The Undo Engine is supported on the following Linux distributions:

  • Red Hat Enterprise Linux (and CentOS where applicable) 7.9, 8.6, 8.8, 9.0 1, 9.2 1.

  • Fedora 37 1, 38 1.

  • SUSE Linux Enterprise Server 12 SP5 (12.5), 15 SP4 (15.4), 15 SP5 (15.5).

  • Ubuntu 20.04 LTS, 22.04 1 LTS, 23.04 1.

It will run on most other reasonably modern Linux distributions and versions.

Architectures

The Undo Engine is supported on the following CPU architectures:

  • 32-bit and 64-bit processes running on x86-64

Support for ARMv8 architectures is currently available only to selected customers. Contact Undo Support for more information.

GDB

UDB depends on GDB (currently GDB 13.2) which is supplied as part of the release.

Other operating systems

At this time the Undo Engine does not support non-Linux operating systems such as Windows or macOS. Contact Undo Support if you’re interested in support for a non-Linux operating system.

RAM usage

The main memory requirements for the Undo Engine come from snapshots and the event log.

Regarding snapshots, the Undo Engine normally stores about 30 of these by default, but they’re forked from the original process using copy-on-write so they’re created efficiently. In a short run of the program, these snapshots will be spaced closely together, while in a longer run, they will be spaced further apart. So, the memory consumption for snapshots remains fairly independent of the run time, but reverse-execution commands such as reverse-next and reverse-continue run much faster when there is a snapshot available more recently in the program history. In other words, longer runs affect replay performance rather than snapshot memory utilization.

Regarding the event log, its available space is consumed at a rate that corresponds to the volume of non-deterministic event behaviour. In programs that spend most of their time waiting for something to happen, the memory usage will be low. It’s true that in more non-deterministic applications (for example, those that perform lots of I/O operations) the memory that was allocated to store the event log will sometimes fill up. The size of this memory region is configurable at startup using the --max-event-log-size command-line option, or interactively using the set max-event-log-size command.

Disk usage

During normal operation of LiveRecorder, no information is written to disk: all information is stored in memory. When a recording is saved by LiveRecorder, the in-memory representation of the recorded process is synchronously written to disk as a recording file.

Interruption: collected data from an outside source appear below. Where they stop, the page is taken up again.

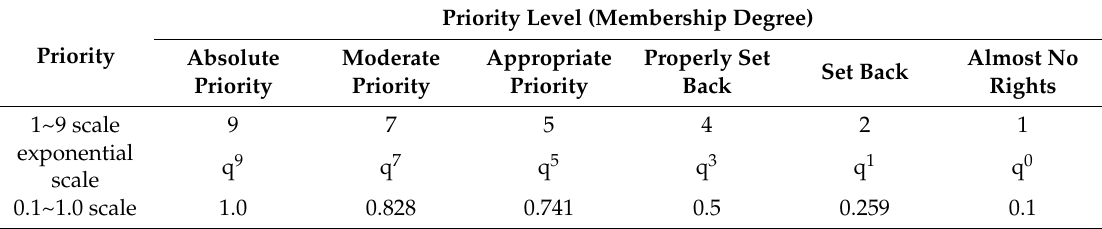
Table 2. Evaluation index scale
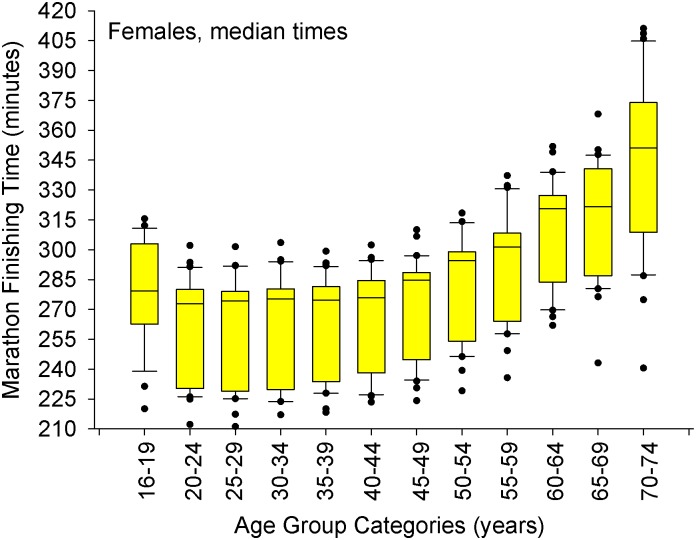
Median marathon finishing times for the females in each age group category.The whiskers (error bars) above and below each box represent the 90th and 10th percentiles, respectively. Each box represents the 25th (bottom border) 50th (middle border), and 75th (top border) percentiles. The solid black circles represent data that are above the 90th percentile or below the 10th percentile, respectively. Using a step-down procedure for multiple comparisons, median times were similar between 24–49 years of age (p = 0.07 for the 2-sided test, adjusted significance, p = 0.14) and then increased in the 50–54 years old age group.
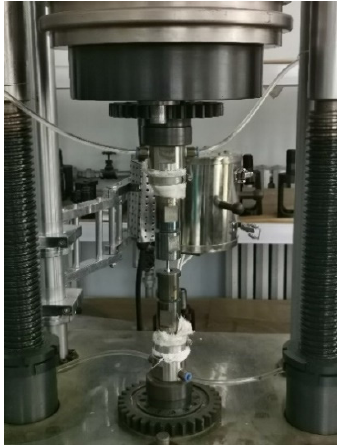
Figure 3. QBG-50 High-frequency fatigue tester.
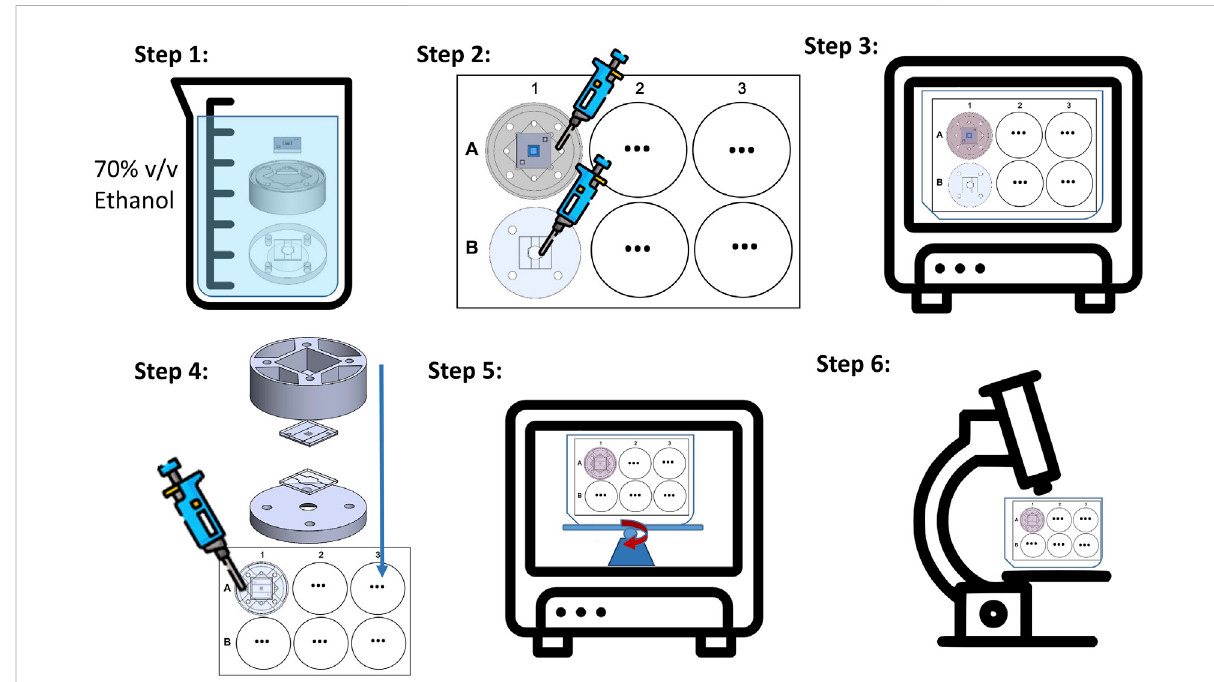
FIGURE 6 Schematic illustration of the on-chip cell cultivation protocol steps. Step 1: System decontamination including holder and chip. Step 2: Cell seeding with pipette through the holder reservoir into closed upper chip compartment (A) and cell seeding directly into the open cavity of the glass layer forming the lower chip compartment (B) . Step3: Pre-cultivation in the incubator. Step 4: System assembly with closure of the lower chip compartment. Step5: Long-termcultivationunderbi-directionalgravitydriven fl owinducedbytherockingplatform. Step6: Investigationofin the chip grown tissue under a light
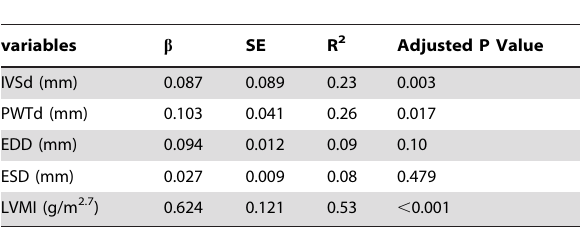
Table 2. Multivariable Analysis Evaluating the Association between GDF-15 and Echocardiographic variables in hypertensive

The size of this recording file is determined by various factors. Most notably, the amount of non-deterministic data generated by the process and the size of the process’ memory image. Recording files are compressed, so the size of the recording file is often less than the combined sizes of the memory image and non-deterministic event log.

1(1,2,3,4,5,6)

See limitation regarding Restartable Sequences when attaching to a running program.